The rise of the mcr-1 gene highlights the hurdles against the bigger fight that is antimicrobial resistance
The year 2017 may be the year of the rooster, but it’s starting to look more like the year of the MCR-1 gene. The MCR-1 gene provides bacteria with resistance to the antibiotic colistin, which is considered a last-resort antibiotic. This past year, researchers found the first stateside MCR-1 positive E. coli isolate from a US patient. The emergence of the MCR-1 gene in a Pennsylvania woman, with no international travel for the previous year, points to the growing threat of microbial resistance. although the patient had no contact with livestock and a minimal role in meal preparation with store-bought groceries, she did have multiple and repeated admissions at four healthcare facilities in 2016.
Since this information was published, surveillance efforts have found additional cases around the world. Unfortunately, this week two studies were published in The Lancet Infectious Disease, that revealed the expansive spread of the resistant gene in Chinese healthcare settings. Chinese detection of MCR-1 began in 2015 and the spread is considered to be linked to agricultural practices, which prompted the 2016 ban of colistin use in animal feed.
While MCR-1 infections in humans have been pretty minimal, the growing concern is related to several vulnerabilities. First, as the WHO noted in 2015, there is a pretty abysmal international strategy for combatting antimicrobial resistance (AMR). While many governments are committed to the issue, there are major gaps across all six WHO regions and no consistent surveillance strategy. The WHO does have GLASS (Global Antimicrobial Resistance Surveillance), but continues to struggle to gain the support and international coordination that is needed. The Global Health Security Alliance (GHSA) includes antimicrobial resistance as one of its action packages, and while more states are joining the initiative, there is much work to be done. Perhaps one of the most prevalent issues noted across the board is the lack of a coordinated and collaborative approach to surveillance, response, and prevention.

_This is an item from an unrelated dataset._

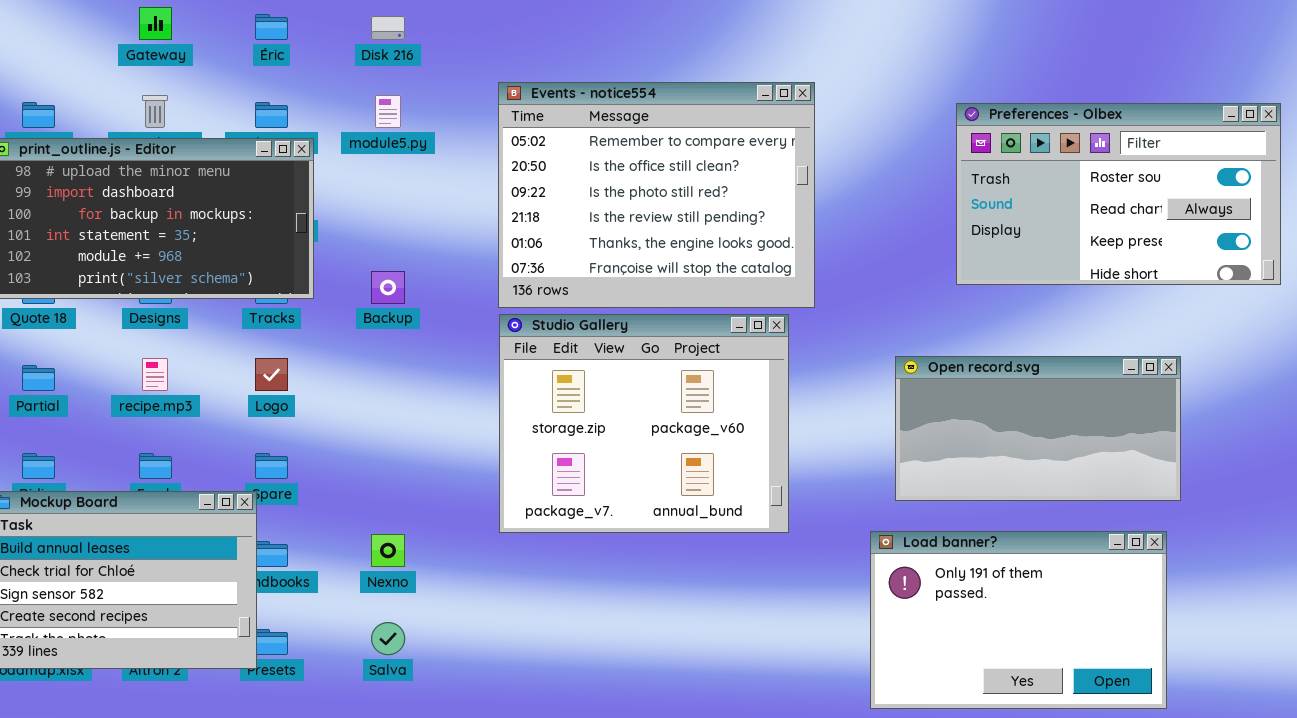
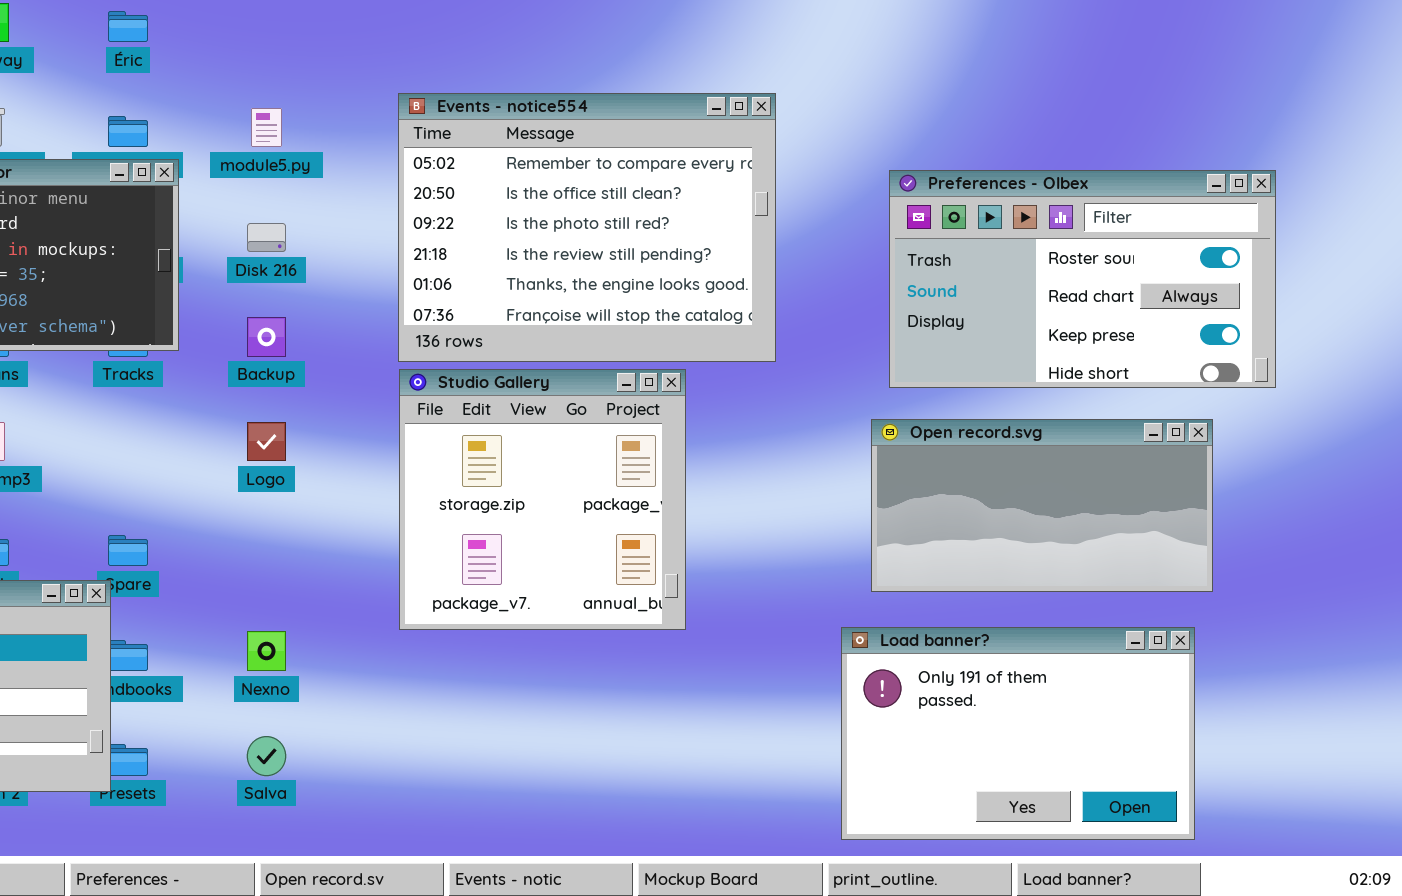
Disk 216: [371,16,405,40] -> [247,223,286,252], moved
Preferences - Olbex: [956,103,1281,285] -> [889,170,1276,388], moved
Studio Gallery: [499,314,789,533] -> [399,369,686,630], resized
Logo: [255,358,288,391] -> [247,422,286,461], moved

Second, the role of agriculture and medical tourism is becoming increasingly highlighted in the fight against AMR. We know that agricultural use of antibiotics in feed and water is a common strategy to facilitate growth in animals, and while the new FDA rule (Guidance for Industry #213) hopes to make this practice more regulated, it’s only a small step in the right direction. Many countries and companies are working towards eliminating antibiotic usage in agricultural practices; however, it is both an arduous and slow endeavor.
In addition, medical tourism has also grown in popularity, with many traveling to countries like India for more affordable surgeries. Unfortunately, antibiotic regulations in foreign healthcare facilities aren’t always as stringent and infection control practices can be highly questionable. At the recent ASM conference last year, one infectious disease physician noted, in his presentation on AMR, that it recently became their hospital-wide practice to isolate any patient who had been hospitalized in a foreign country within the last year until further screening could be done.
Finally, it’s important to highlight the financial hurdles and lack of incentives. Antibiotic development has slowed in recent decades and there are several roadblocks for combatting AMR in the realm of political economy. The rise of the MCR-1 gene is not the first and it definitely won’t be the last in the battle against microbial resistance. Hospital initiatives to screen patients and establish antibiotic stewardship committees are necessary, but often a result of pursuing glamourous new accreditations and not necessarily for the overarching importance of contributing to the fight. The spread of MCR-1 in China shines the light on the desperate need for a re-invigorated and re-incentivized fight against microbial resistance.